Edgar Allan Poe was born on January 19, 1809, in Boston, Massachusetts. His parents, David Poe Jr. and Elizabeth Arnold Hopkins Poe, were touring actors who died in 1811 when Poe was just three years old. He was then adopted by John Allan, a tobacco merchant in Richmond, Virginia, and sent to a boarding school in London, England.
Poe later attended the University of Virginia for one year, but dropped out and ran up massive gambling debts after spending all of his tuition money. His adoptive father, John Allan, broke off his engagement to his fiancée Sarah Royster, leaving Poe heartbroken, traumatized, and broke. He enlisted in the army in May 1827, at the same time publishing his first book, "Tamerlane and Other Poems" (1827).
In 1829, Poe became a West Point cadet, but was dismissed after six months for disobedience. He published "Al Aaraf" (1829) and "Poems by Edgar A. Poe" (1831) with the funds contributed by his fellow cadets. His early poetry showed the musical effects of his verses, written in the manner of Lord Byron.
Poe moved in with his widowed aunt, Maria Clemm, and her teenage daughter, Virginia Eliza Clemm, whom he married before she was 14 years old. He earned respect as a critic and writer, formulating important literary theories in his essays "The Poetic Principle" and "The Philosophy of Composition."

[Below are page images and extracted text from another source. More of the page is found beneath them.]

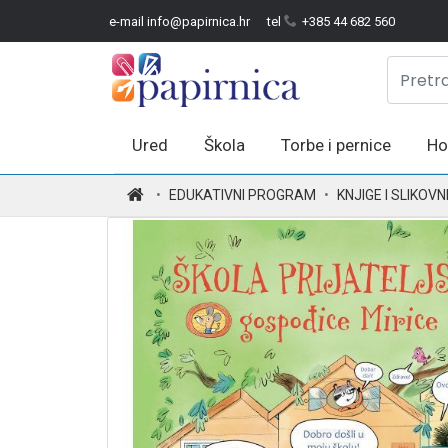
e-mail info@papirnica.hr
tel
+385 44 682 560
Ured
Škola
Torbe i pernice
Ho
.
EDUKATIVNI PROGRAM
KNJIGE I SLIKOVN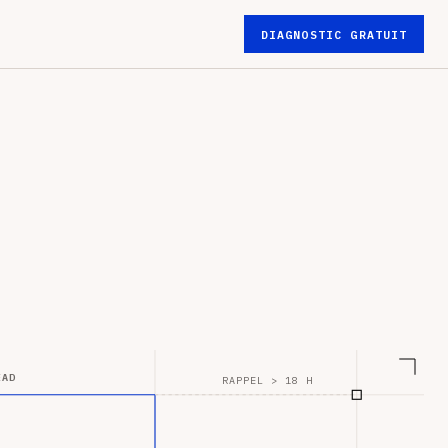
DIAGNOSTIC GRATUIT
EAD
RAPPEL > 18 H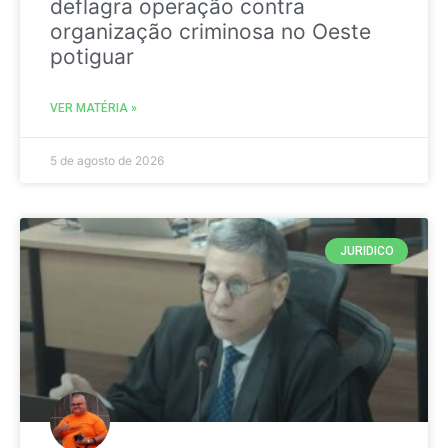
deflagra operação contra
organização criminosa no Oeste
potiguar
VER MATÉRIA »
5 de agosto de 2026
JURIDICO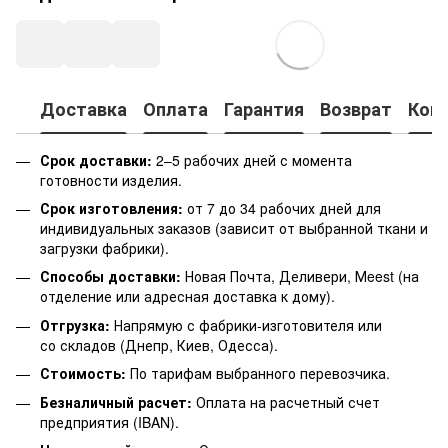
Доставка
Оплата
Гарантия
Возврат
Кон
Срок доставки:
2–5 рабочих дней с момента
готовности изделия.
Срок изготовления:
от 7 до 34 рабочих дней для
индивидуальных заказов (зависит от выбранной ткани и
загрузки фабрики).
Способы доставки:
Новая Почта, Деливери, Мeest (на
отделение или адресная доставка к дому).
Отгрузка:
Напрямую с фабрики-изготовителя или
со складов (Днепр, Киев, Одесса).
Стоимость:
По тарифам выбранного перевозчика.
Безналичный расчет:
Оплата на расчетный счет
предприятия (IBAN).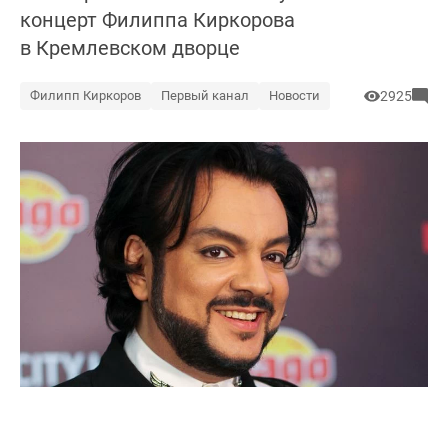
концерт Филиппа Киркорова
в Кремлевском дворце
Филипп Киркоров
Первый канал
Новости
2925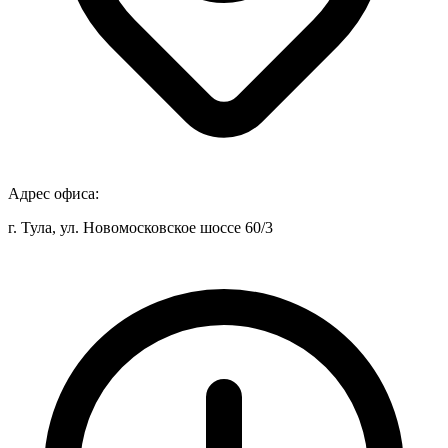
Адрес офиса:
г. Тула, ул. Новомосковское шоссе 60/3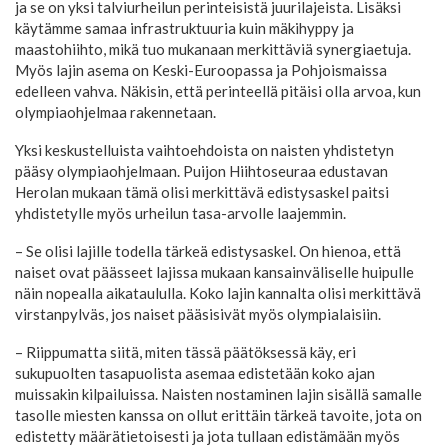
ja se on yksi talviurheilun perinteisistä juurilajeista. Lisäksi
käytämme samaa infrastruktuuria kuin mäkihyppy ja
maastohiihto, mikä tuo mukanaan merkittäviä synergiaetuja.
Myös lajin asema on Keski-Euroopassa ja Pohjoismaissa
edelleen vahva. Näkisin, että perinteellä pitäisi olla arvoa, kun
olympiaohjelmaa rakennetaan.
Yksi keskustelluista vaihtoehdoista on naisten yhdistetyn
pääsy olympiaohjelmaan. Puijon Hiihtoseuraa edustavan
Herolan mukaan tämä olisi merkittävä edistysaskel paitsi
yhdistetylle myös urheilun tasa-arvolle laajemmin.
– Se olisi lajille todella tärkeä edistysaskel. On hienoa, että
naiset ovat päässeet lajissa mukaan kansainväliselle huipulle
näin nopealla aikataululla. Koko lajin kannalta olisi merkittävä
virstanpylväs, jos naiset pääsisivät myös olympialaisiin.
– Riippumatta siitä, miten tässä päätöksessä käy, eri
sukupuolten tasapuolista asemaa edistetään koko ajan
muissakin kilpailuissa. Naisten nostaminen lajin sisällä samalle
tasolle miesten kanssa on ollut erittäin tärkeä tavoite, jota on
edistetty määrätietoisesti ja jota tullaan edistämään myös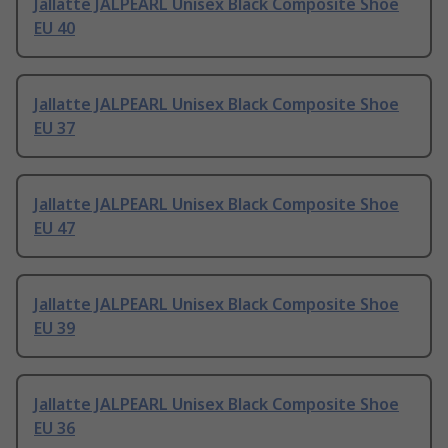
Jallatte JALPEARL Unisex Black Composite Shoe
EU 40
Jallatte JALPEARL Unisex Black Composite Shoe
EU 37
Jallatte JALPEARL Unisex Black Composite Shoe
EU 47
Jallatte JALPEARL Unisex Black Composite Shoe
EU 39
Jallatte JALPEARL Unisex Black Composite Shoe
EU 36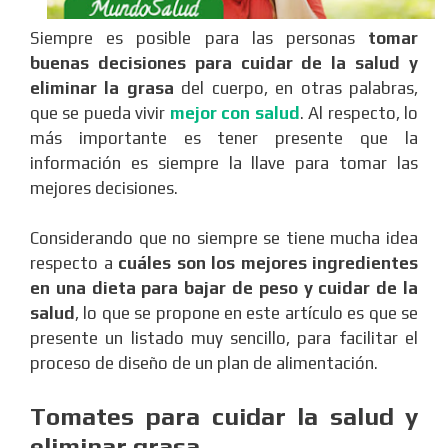
Siempre es posible para las personas
tomar
buenas decisiones para cuidar de la salud y
eliminar la grasa
del cuerpo, en otras palabras,
que se pueda vivir
mejor con salud
. Al respecto, lo
más importante es tener presente que la
información es siempre la llave para tomar las
mejores decisiones.
Considerando que no siempre se tiene mucha idea
respecto a
cuáles son los mejores ingredientes
en una dieta para bajar de peso y cuidar de la
salud
, lo que se propone en este artículo es que se
presente un listado muy sencillo, para facilitar el
proceso de diseño de un plan de alimentación.
Tomates para cuidar la salud y
eliminar grasa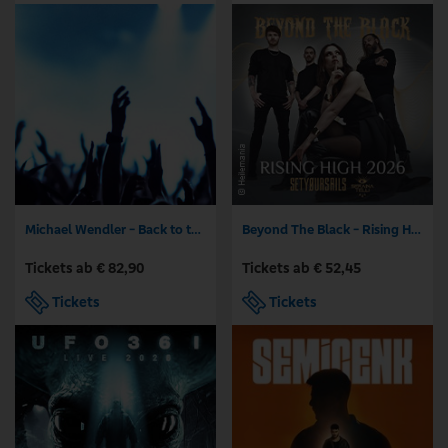
Michael Wendler - Back to the Wendler
Beyond The Black - Rising High 2026
Tickets ab € 82,90
Tickets ab € 52,45
Tickets
Tickets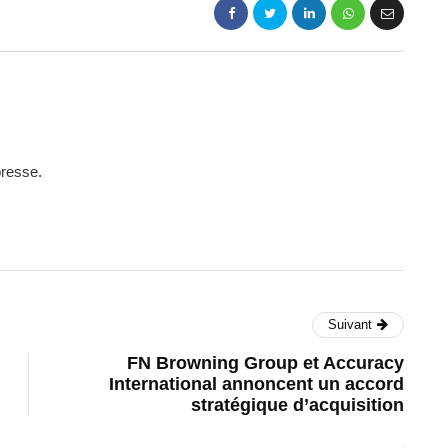
presse.
Suivant
FN Browning Group et Accuracy
International annoncent un accord
stratégique d’acquisition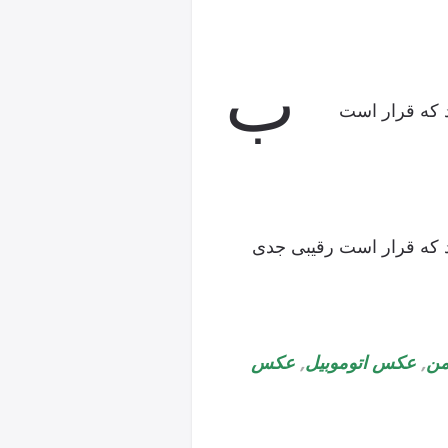
ب
 که قرار است
 که قرار است رقیبی جدی
من
,
عکس اتوموبیل
,
عکس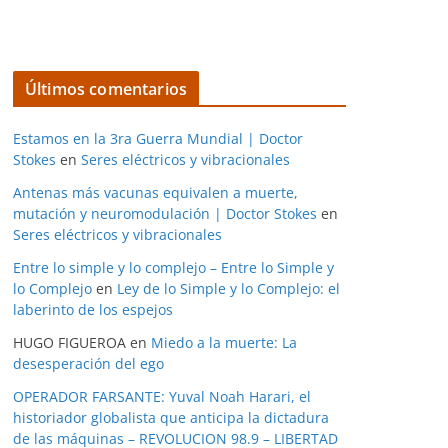
Últimos comentarios
Estamos en la 3ra Guerra Mundial | Doctor
Stokes
en
Seres eléctricos y vibracionales
Antenas más vacunas equivalen a muerte,
mutación y neuromodulación | Doctor Stokes
en
Seres eléctricos y vibracionales
Entre lo simple y lo complejo – Entre lo Simple y
lo Complejo
en
Ley de lo Simple y lo Complejo: el
laberinto de los espejos
HUGO FIGUEROA
en
Miedo a la muerte: La
desesperación del ego
OPERADOR FARSANTE: Yuval Noah Harari, el
historiador globalista que anticipa la dictadura
de las máquinas – REVOLUCION 98.9 – LIBERTAD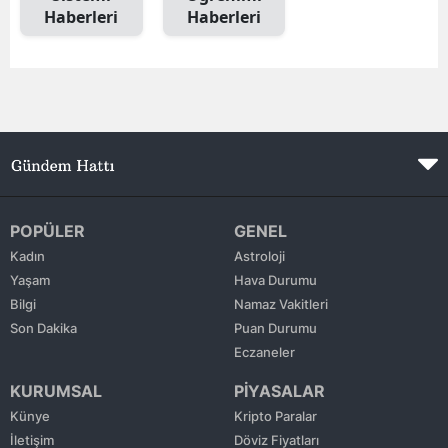
Haberleri
Haberleri
Edirne
Elazığ
Erzincan
Erzurum
Eskişehir
Gaziantep
POPÜLER
GENEL
Kadın
Astroloji
Giresun
Yaşam
Hava Durumu
Bilgi
Namaz Vakitleri
Gümüşhane
Son Dakika
Puan Durumu
Hakkari
Eczaneler
KURUMSAL
PİYASALAR
Hatay
Künye
Kripto Paralar
Isparta
İletişim
Döviz Fiyatları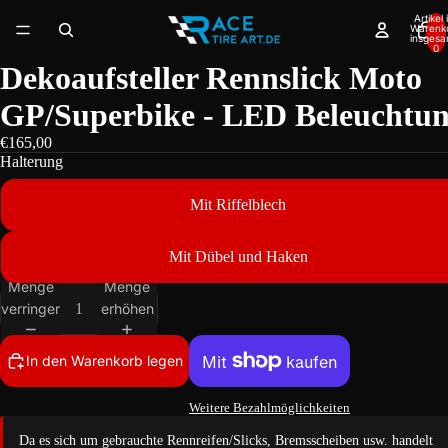
Artikel
Warenk
insgesa
0
Dekoaufsteller Rennslick Moto
GP/Superbike - LED Beleuchtu
€165,00
Halterung
Mit Riffelblech
Mit Dübel und Haken
Menge
Menge
verringern
erhöhen
In den Warenkorb legen
Weitere Bezahlmöglichkeiten
Da es sich um gebrauchte Rennreifen/Slicks, Bremsscheiben usw. handelt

Despite his compulsive behavior and alcoholism, Poe produced a constant flow of highly musical poems, including "The Raven" (1845) and "The Bells" (1849),which are considered some of his finest works. Among his masterful short stories are "Ligeia" (1838),"The Fall of the House of Usher" (1839),and "The Masque of the Red Death."
Poe is also credited with inventing the genre of the detective story, with his work "The Murder in the Rue Morgue" (1841) being considered the first detective story ever published.
Tragedy struck Poe when his wife Virginia died in 1847. Two years later, he returned to Richmond and resumed a relationship with his former fiancée, Sarah Royster, who was now a widow. However, shortly after their happy reconciliation, Poe was found unconscious on a street in Baltimore and died four days later, with the cause of his death still unknown.
Poe's critic and personal enemy, Rufus Griswold, published an insulting obituary and took away all of Poe's manuscripts, never returning them. Griswold later published Poe's "Memoir," in which he forged a madman image of the writer.
The name of the woman in Poe's poem "Annabel Lee" was used by Vladimir Nabokov in his novel "Lolita" as the name for Humbert's first love, Annabelle Leigh. Nabokov also borrowed phrases from Poe's poem in his novel. "The Fall of the House of Usher" was set to music by Claude Debussy as an opera, while Sergei Rachmaninoff created a musical tribute to Poe by making his favorite poem "The Bells" into the eponymous Choral Symphony.